There are two factors of major significance with relation to osteoporotic fractures:
The incidence of osteoporosis is increasing in the Western world. The relative number of elderly people is also increasing.
Elderly people tend to suffer falls. This, combined with the fact that their bone may be weak, has lead to the number of osteoporosis related fractures having greatly increased over the last few years; to the extent that their numbers have been described as having reached ‘epidemic proportions’. Many of these fractures are significant injuries, requiring hospitalization and often surgical correction. Another feature of osteoporosis is back pain which can arise as a result of a fracture of the spine or, it is felt, is due to the occurrence of ‘microfractures within the spine. Overall, the cost to society of treating these injuries is becoming astronomical.
The best way to treat it is by prevention; but in this there is a problem as it is impossible to accurately forecast those who will develop the condition. For this reason all individuals, particularly if there is a family history of the condition, are extolled to take as many safeguards as possible.

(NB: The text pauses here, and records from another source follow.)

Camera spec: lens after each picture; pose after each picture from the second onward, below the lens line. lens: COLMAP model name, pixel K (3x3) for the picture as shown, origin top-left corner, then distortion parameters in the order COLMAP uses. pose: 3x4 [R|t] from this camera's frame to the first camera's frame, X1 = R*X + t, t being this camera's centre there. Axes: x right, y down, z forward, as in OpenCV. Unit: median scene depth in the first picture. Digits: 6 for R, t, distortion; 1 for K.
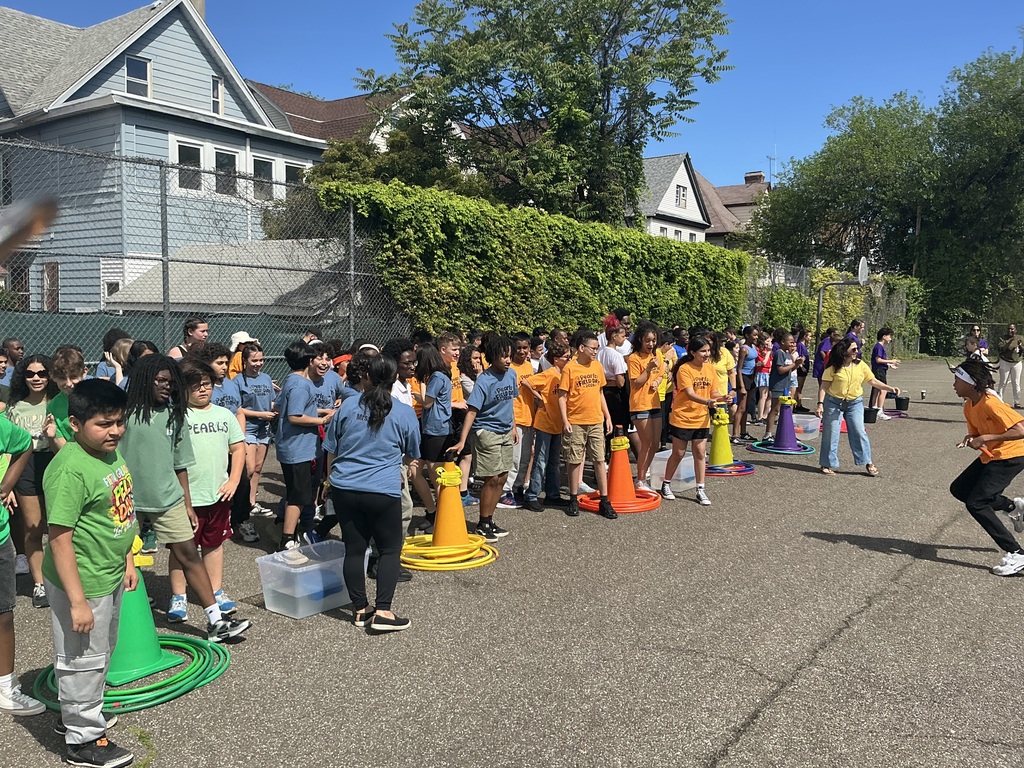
lens RADIAL K [[857.9, 0, 508.8], [0, 857.9, 382.3], [0, 0, 1]] dist [0.097258, -0.207865]
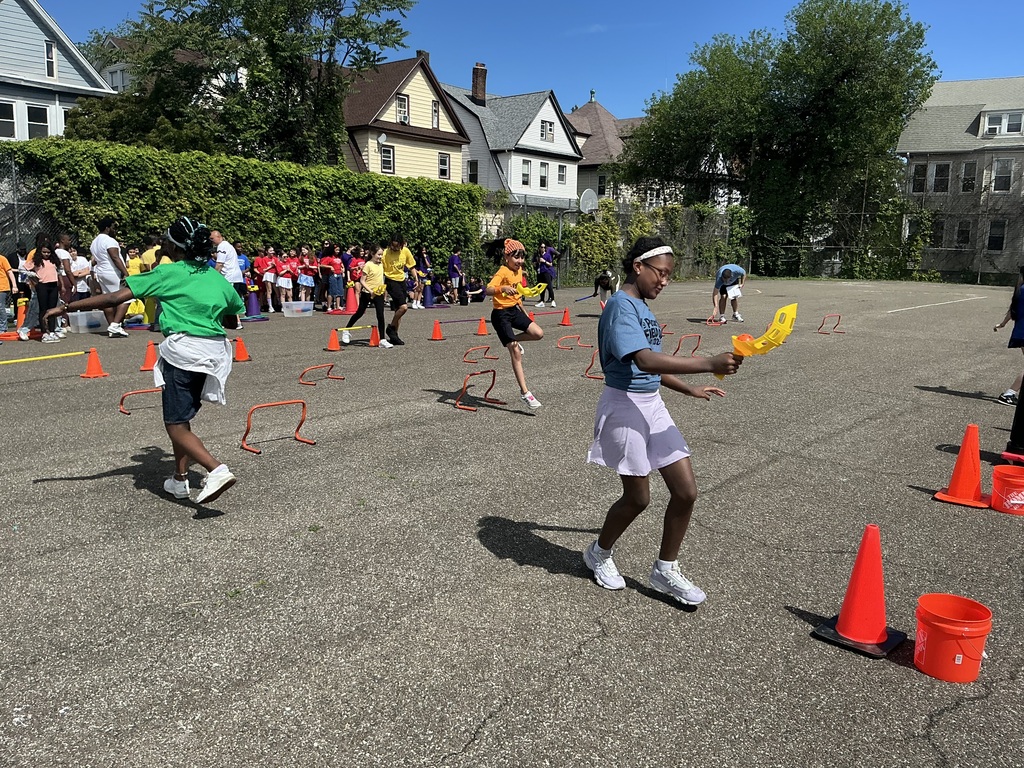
lens RADIAL K [[857.9, 0, 518.8], [0, 857.9, 391.6], [0, 0, 1]] dist [0.097258, -0.207865]
pose [[0.999641, 0.000388, -0.026804, 0.439092], [0.001990, 0.996060, 0.088655, 0.037529], [0.026733, -0.088676, 0.995702, -0.274011]]
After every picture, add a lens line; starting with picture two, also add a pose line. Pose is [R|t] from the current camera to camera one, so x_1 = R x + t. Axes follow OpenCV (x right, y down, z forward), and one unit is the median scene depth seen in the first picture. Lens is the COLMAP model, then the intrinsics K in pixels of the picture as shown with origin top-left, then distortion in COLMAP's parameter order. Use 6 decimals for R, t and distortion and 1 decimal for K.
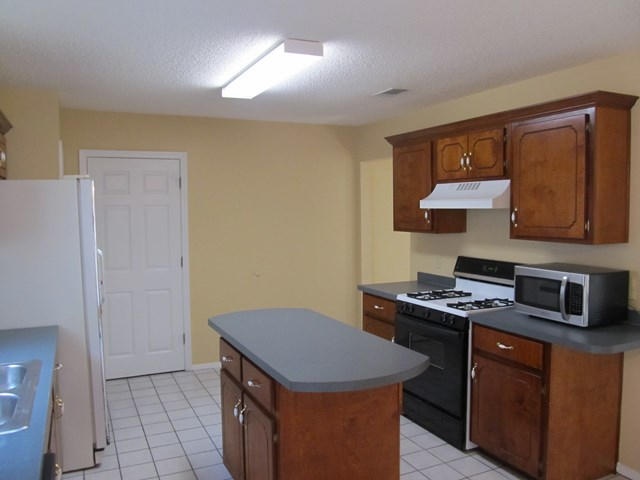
lens RADIAL K [[527.2, 0, 316.9], [0, 527.2, 239.7], [0, 0, 1]] dist [-0.064422, 0.006087]
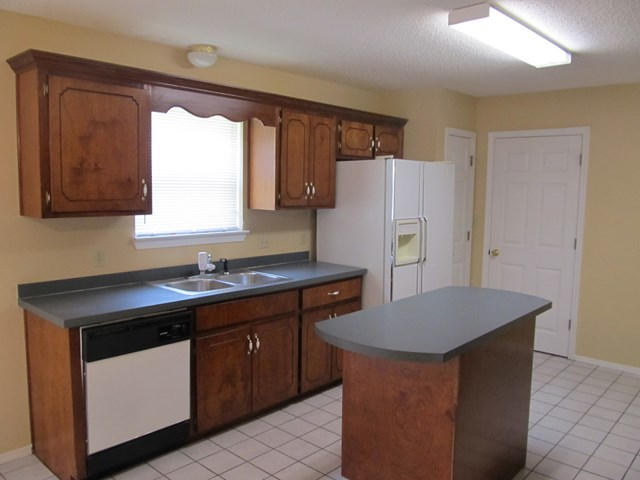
lens RADIAL K [[527.2, 0, 316.9], [0, 527.2, 239.7], [0, 0, 1]] dist [-0.064422, 0.006087]
pose [[0.379049, 0.113357, -0.918407, 0.430224], [-0.078635, 0.992825, 0.090087, -0.013420], [0.922029, 0.038072, 0.385243, 0.215241]]
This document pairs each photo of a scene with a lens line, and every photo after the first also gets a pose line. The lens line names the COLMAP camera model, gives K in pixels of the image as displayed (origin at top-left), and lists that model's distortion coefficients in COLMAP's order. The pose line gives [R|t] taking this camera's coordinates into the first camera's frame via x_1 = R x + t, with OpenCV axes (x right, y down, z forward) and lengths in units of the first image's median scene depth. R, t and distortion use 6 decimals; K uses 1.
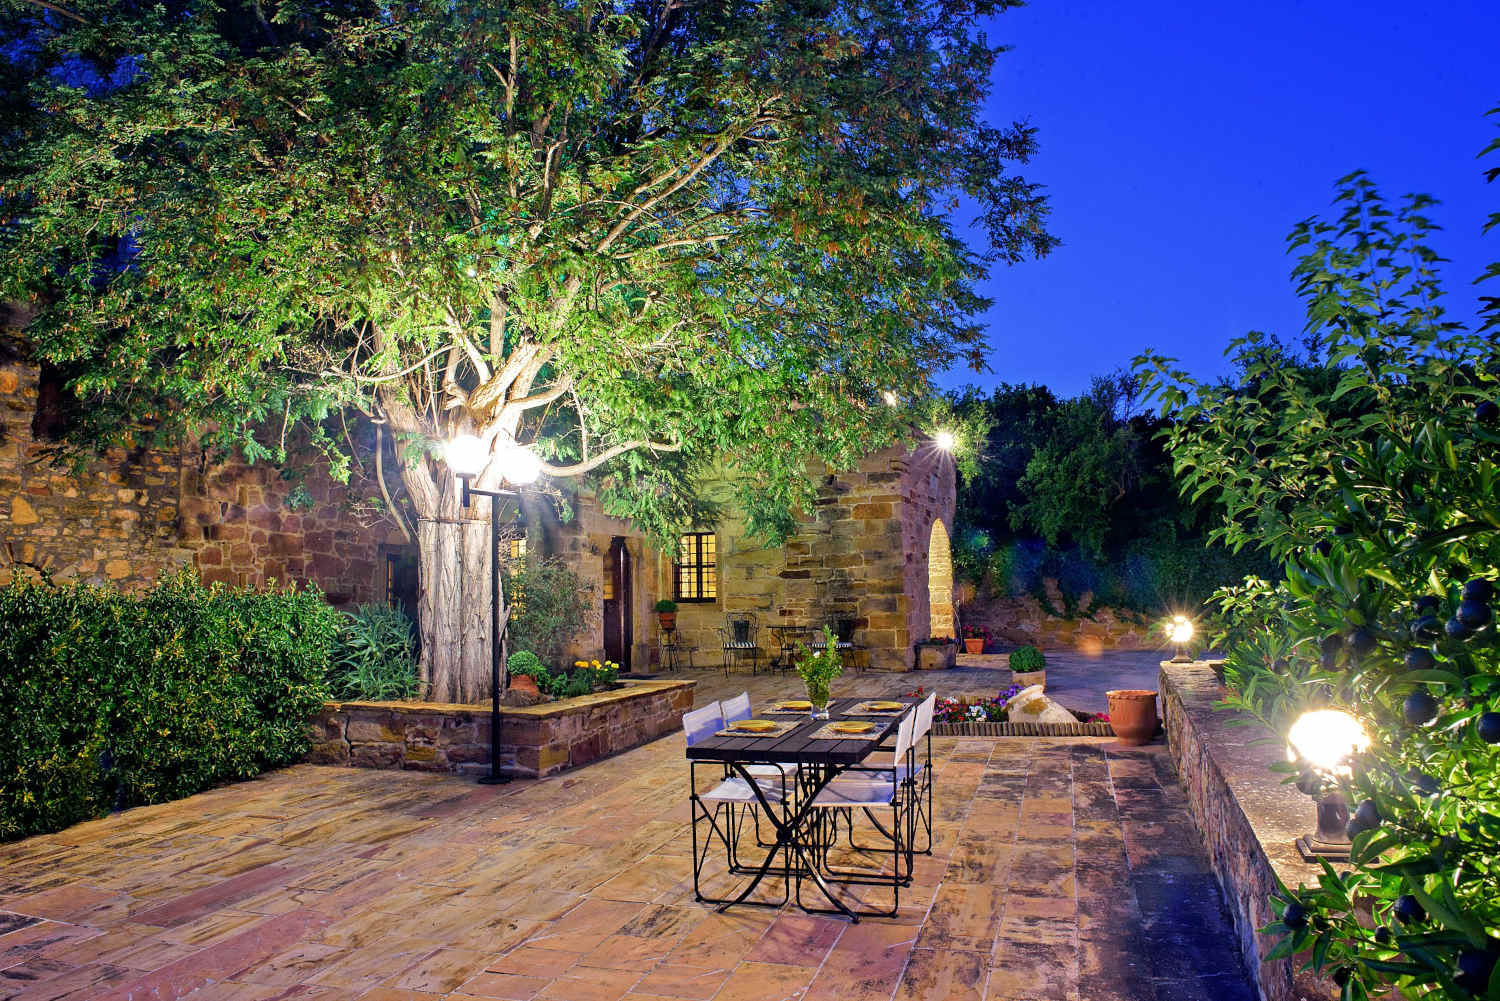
lens RADIAL K [[1020.4, 0, 744.4], [0, 1020.4, 495.6], [0, 0, 1]] dist [-0.036857, -0.002001]
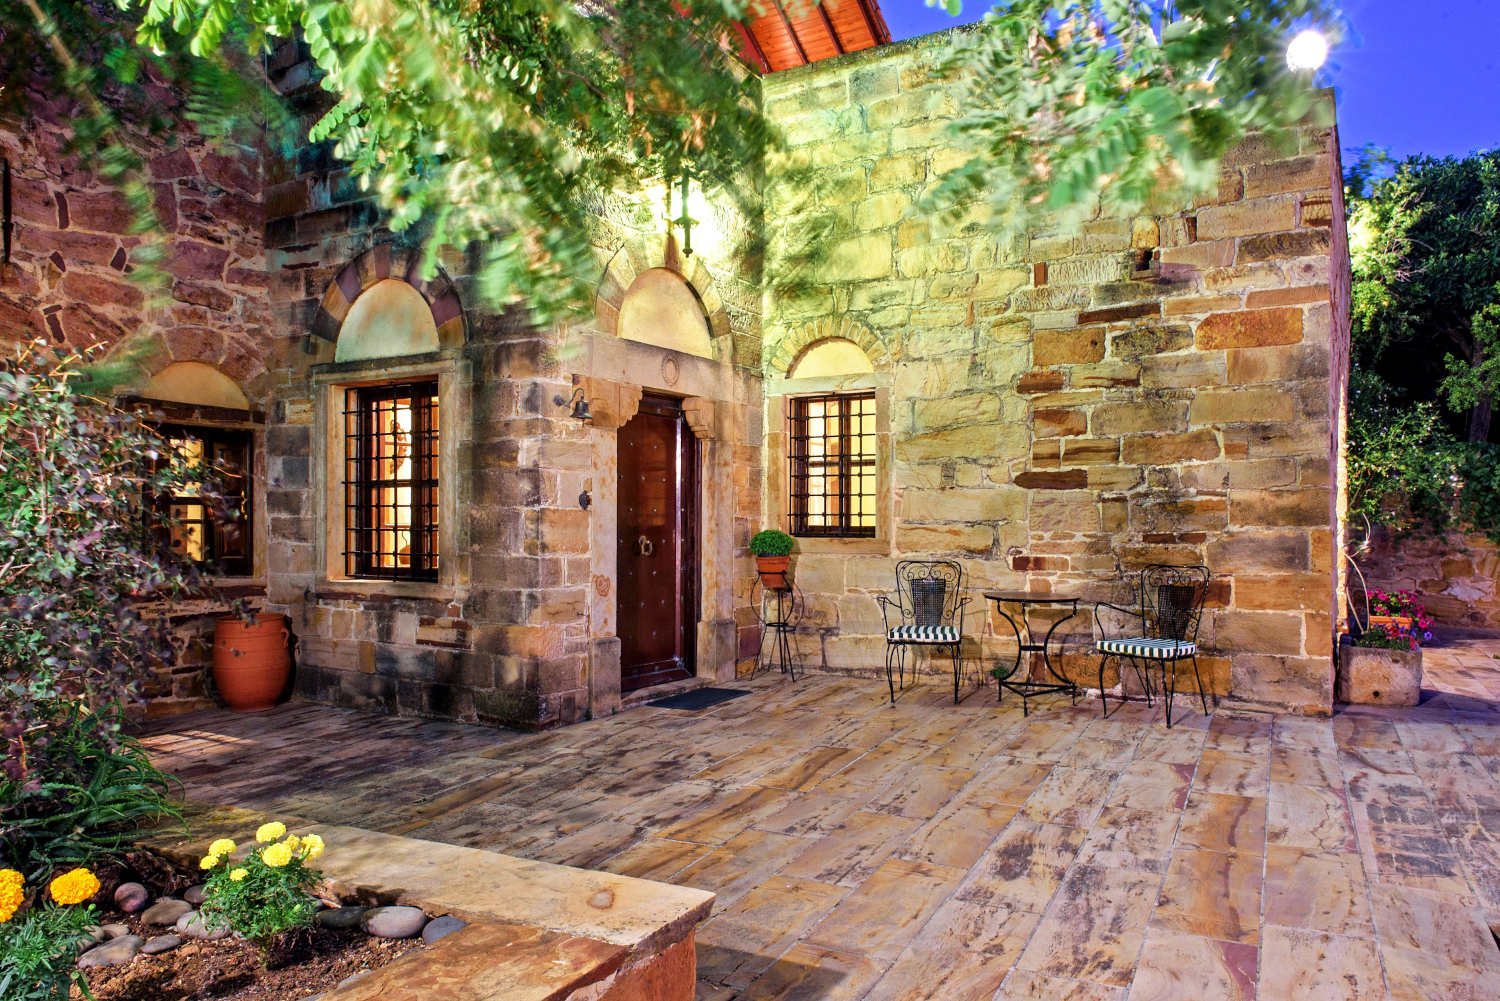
lens RADIAL K [[1020.4, 0, 746.4], [0, 1020.4, 512.6], [0, 0, 1]] dist [-0.036857, -0.002001]
pose [[0.981591, 0.016628, -0.190270, 0.003201], [0.000175, 0.996124, 0.087960, 0.051726], [0.190995, -0.086374, 0.977783, 0.528462]]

- Take moderate amounts of exercise, from as early a date as possible. It has been shown that reasonable exercise in adolescence and early adulthood builds up a good ‘stock of bone’ which will last the individual many more years than if she did not exercise.
- Take a balanced diet. Too low an intake of protein and calcium in the diet will lead to weakening of the bones. If concerned, discuss your diet with your general practitioner or a dietician.
- Vitamin D an important factor necessary for bone formation, is a relatively common condition. Deficiencies of this vitamin in children affects their ability to walk and, in severe cases leads to Ricketts which is shown by bending of the leg bones, In addition to osteoporosis, Vitamin D deficiency in the adult manifests with bone and muscular pains. There are a number of causes of Vitamin D deficiency. If the condition is suspected it requires a blood test to show the levels of Vitamin D in the blood and a physician should be consulted for investigation and treatment.
- Ensure that your intake of alcohol is moderate. It has been shown that a high intake of alcohol can lead to weakening of the bones.
- Osteopaenia affects predominantly post menopausal women. Hormonal replacement therapy is a treatment for the prevention of osteoporosis but, as it has potential side effects, its use is controversial and should be discussed with your general practitioner or Gynaecologist.
- Long term use of steroid preparations and of anti-epileptic agents has been shown to cause osteoporosis in susceptible individuals and people who are taking these types of medications should discuss this aspect with their doctors.
Where osteoporosis has been shown to be present, various treatments can be administered.
- Gentle, progressive exercise has been shown to be beneficial at any age.
- Calcium supplementation can be of some benefit in slowing the course of the condition.
- Presently diphosphonate agents are being used with benefit in some situations, particularly where it is shown that there is an increased loss of calcium from the bones.